JAGAT DTP エキスパート認証試験、2020年3月より2段階制に改定
2019年10月28日
公益社団法人日本印刷技術協会(JAGAT、塚田司郎会長)は、10 月 28 日、DTP エキスパート認証制度を 2 段階制に改定することを発表した。

DTP エキスパート認証制度とは、DTP による印刷物製作および印刷ビジネスに必要な知識を体系化したカリキュラムにしたがって試験を行い、その知識を習得した方を DTP エキスパートとして認証する制度だ。1994 年以来 52 回の試験を実施し、延べ合格者数は 22,000人を超えている。DTP・印刷の知識をバランス良く身に着ける手段として、国内の印刷業界ではスタンダードなものとなっている。
この試験は、DTP および印刷に関する知識を問う択一式の学科試験、与えられた期間内に課題を提出する実技試験から構成されている。しかし、実技課題に取り組むには DTP ソフトウェアを入手して操作を習得する必要があり、制作部門従事者以外には高いハードルとなっていた。例えば、営業担当社員の育成を目的として受験促進を図ろうとする企業からは、学科試験のみの受験制度を要望する声が上がっていた。

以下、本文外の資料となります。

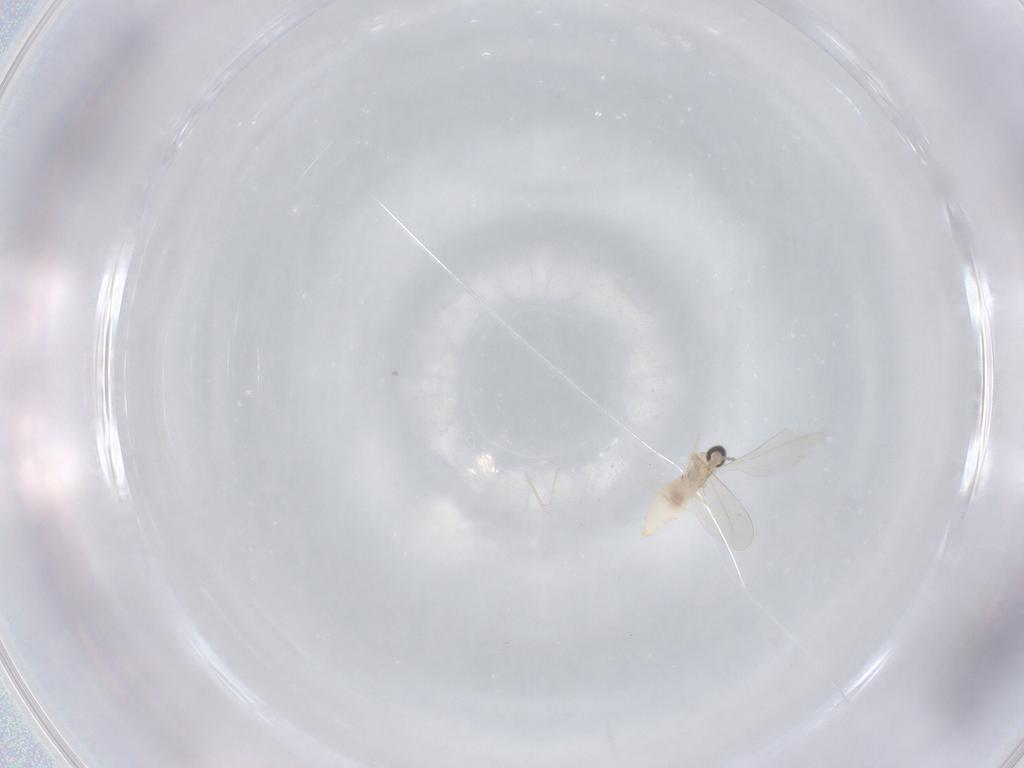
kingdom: Animalia
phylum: Arthropoda
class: Insecta
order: Diptera
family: Cecidomyiidae
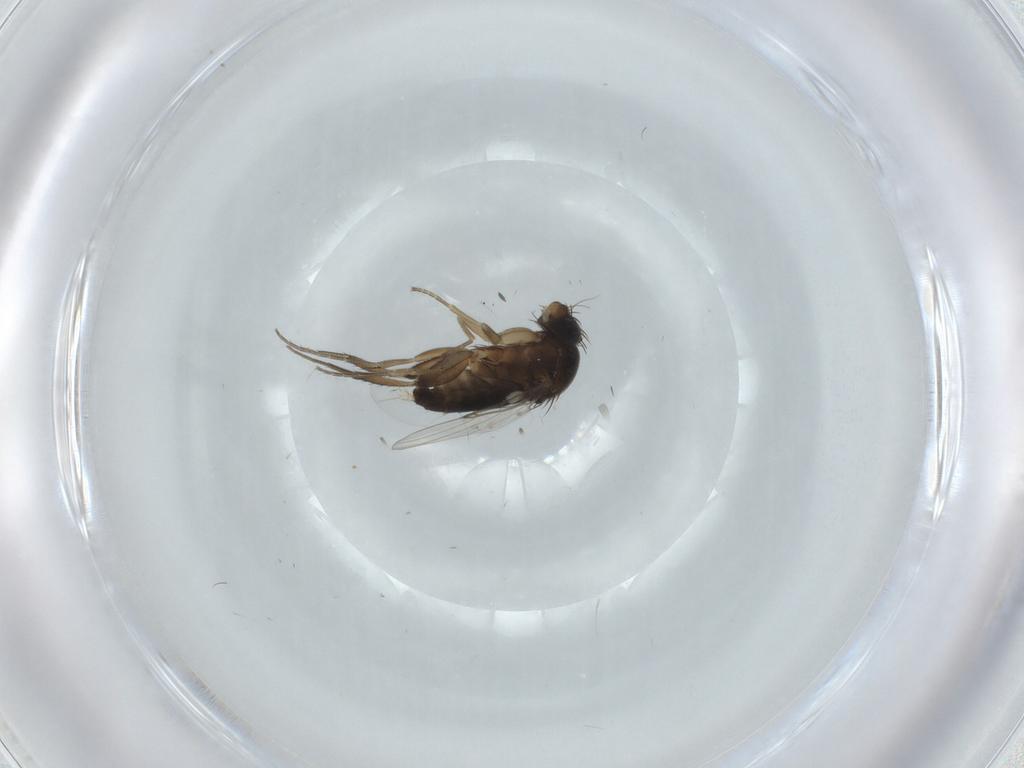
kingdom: Animalia
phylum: Arthropoda
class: Insecta
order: Diptera
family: Phoridae
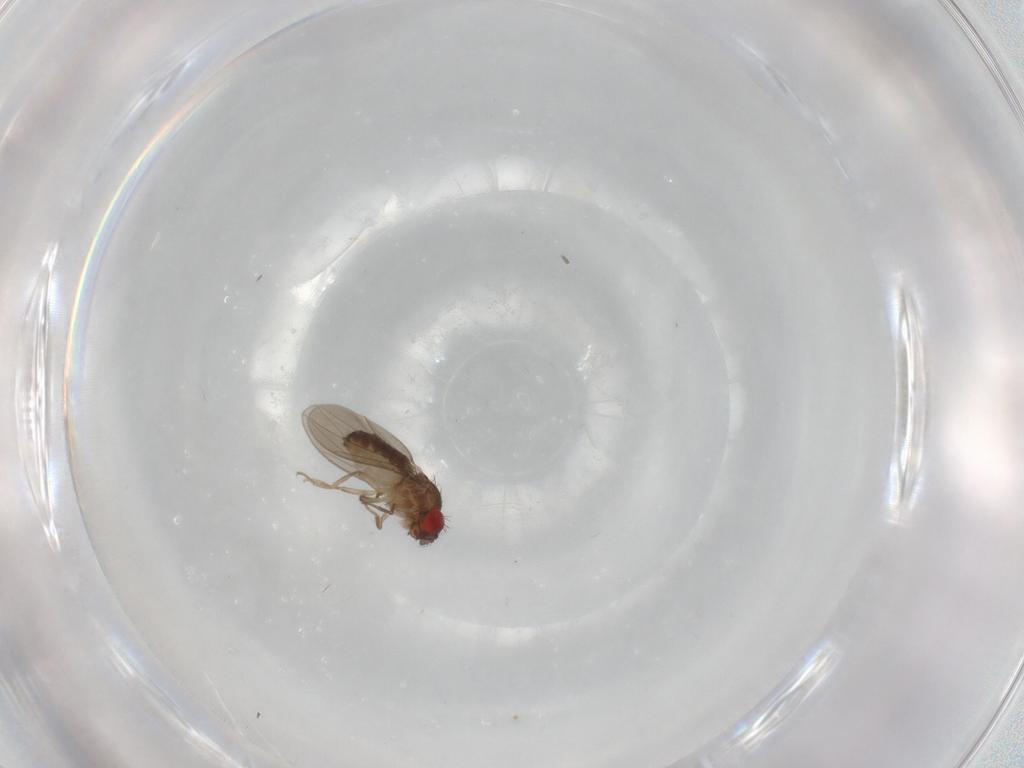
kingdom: Animalia
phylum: Arthropoda
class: Insecta
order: Diptera
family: Drosophilidae
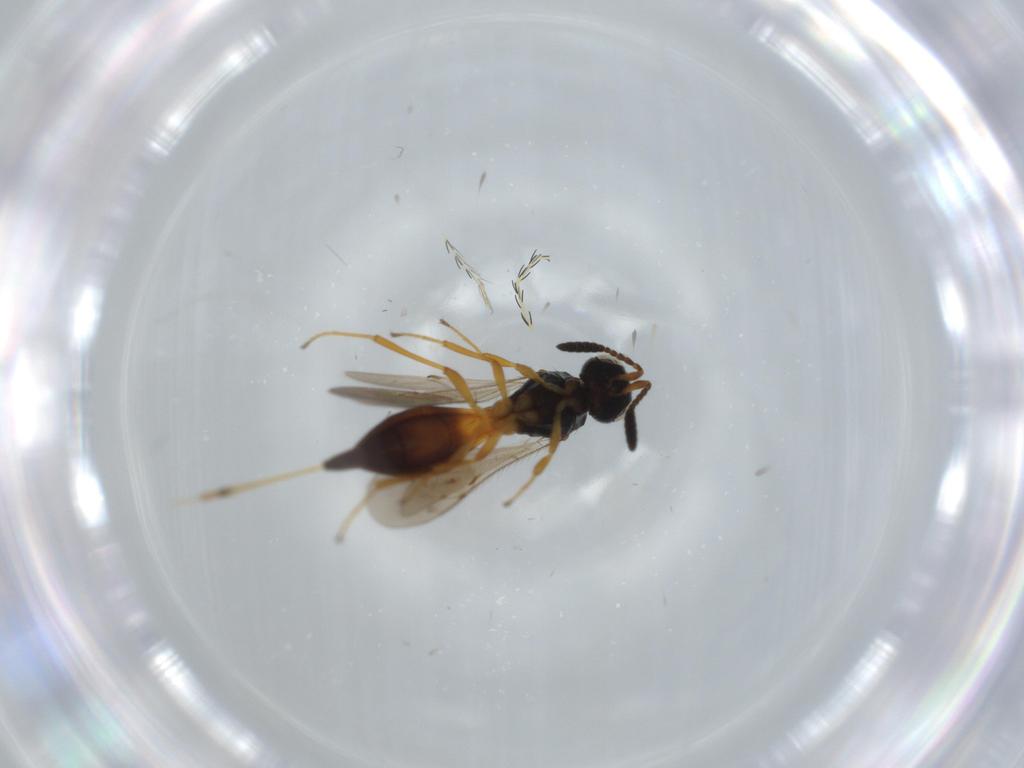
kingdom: Animalia
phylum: Arthropoda
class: Insecta
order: Hymenoptera
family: Scelionidae
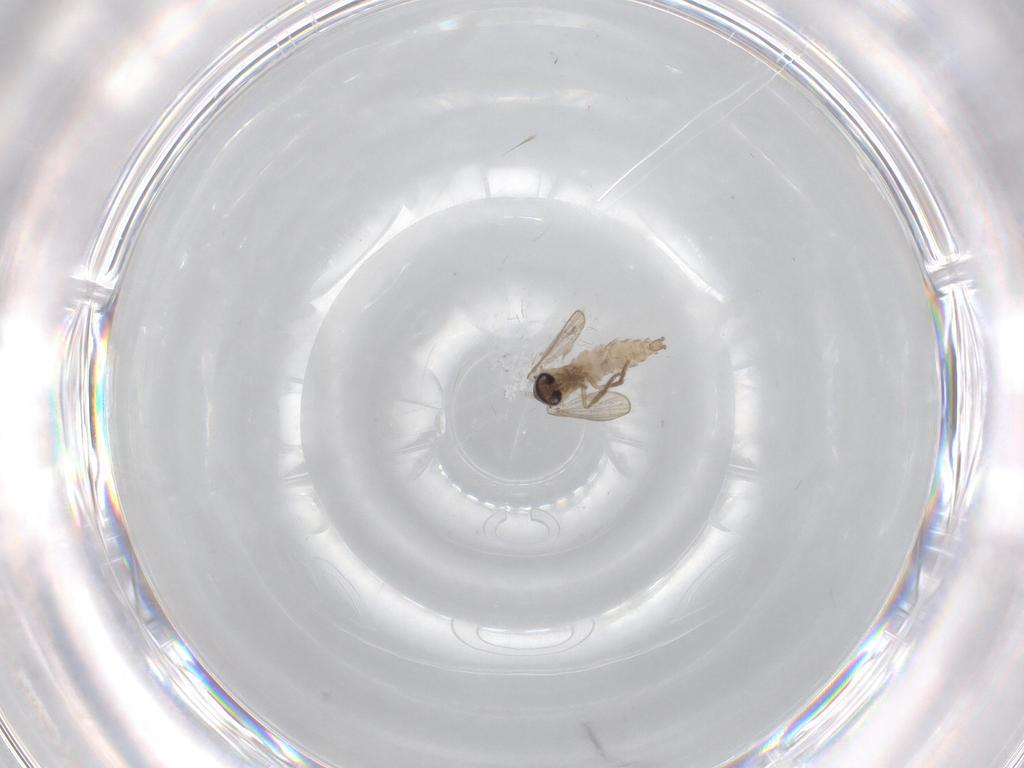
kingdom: Animalia
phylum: Arthropoda
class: Insecta
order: Diptera
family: Psychodidae
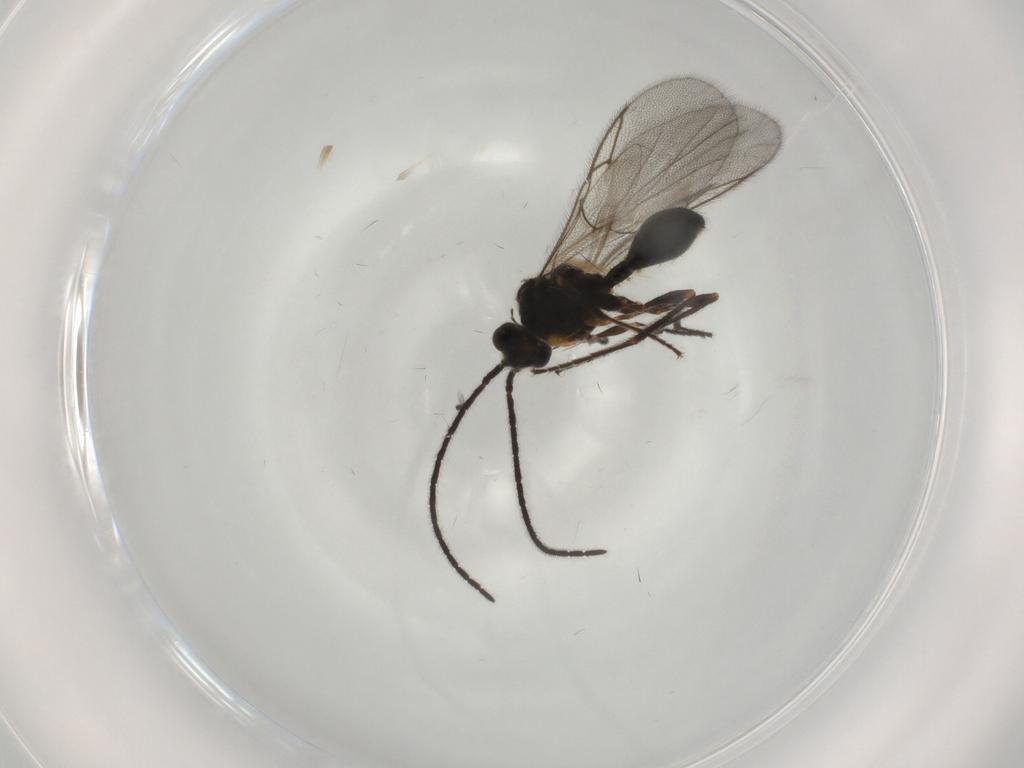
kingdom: Animalia
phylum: Arthropoda
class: Insecta
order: Hymenoptera
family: Diapriidae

❏「DTP エキスパート」「DTP エキスパート・マイスター」の 2 段階制に改定
このたび、DTP エキスパート認証制度を「DTP エキスパート」「DTP エキスパート・マイスター」の 2 段階制に改定する。
新たに学科試験だけの試験を実施し、その合格者を「DTP エキスパート」として認証する。従来と同様の学科試験・実技試験の合格者は「DTP エキスパート・マイスター」となる。
2020 年以降に DTP エキスパートに合格した方は、将来、実技試験だけを受験することができる(アップグレード試験)。この試験に合格すると、DTP エキスパート・マイスターとして認証される。
また、2019 年までに DTP エキスパート資格を保有している方は、次回の更新試験に合格すると、その時点で DTP エキスパート・マイスターとして認証される。
2020 年 3 月に実施する第 53 期試験より、この 2 段階制に改定する。

この改定により、印刷ビジネスに携わる多様な職種の方々に、DTP および印刷関連知識の習得機会を提供する。例えば、若手社員や企画・営業担当で DTP・印刷の基礎を着実に習得したい方にとって、DTP エキスパートは取り組みやすい試験となることが予想される。

❏次回 DTP エキスパート認証試験の実施予定
第 53 期 DTP エキスパート認証試験は、2020 年 3 月 15 日(日)に実施する。受験申請期間は 1 月 7 日(火)~2 月 13 日(木)となっており、同サイトの申請フォームから申込むことができる。
次回試験の詳細や受験料は、受験要項と共に近日中に発表される。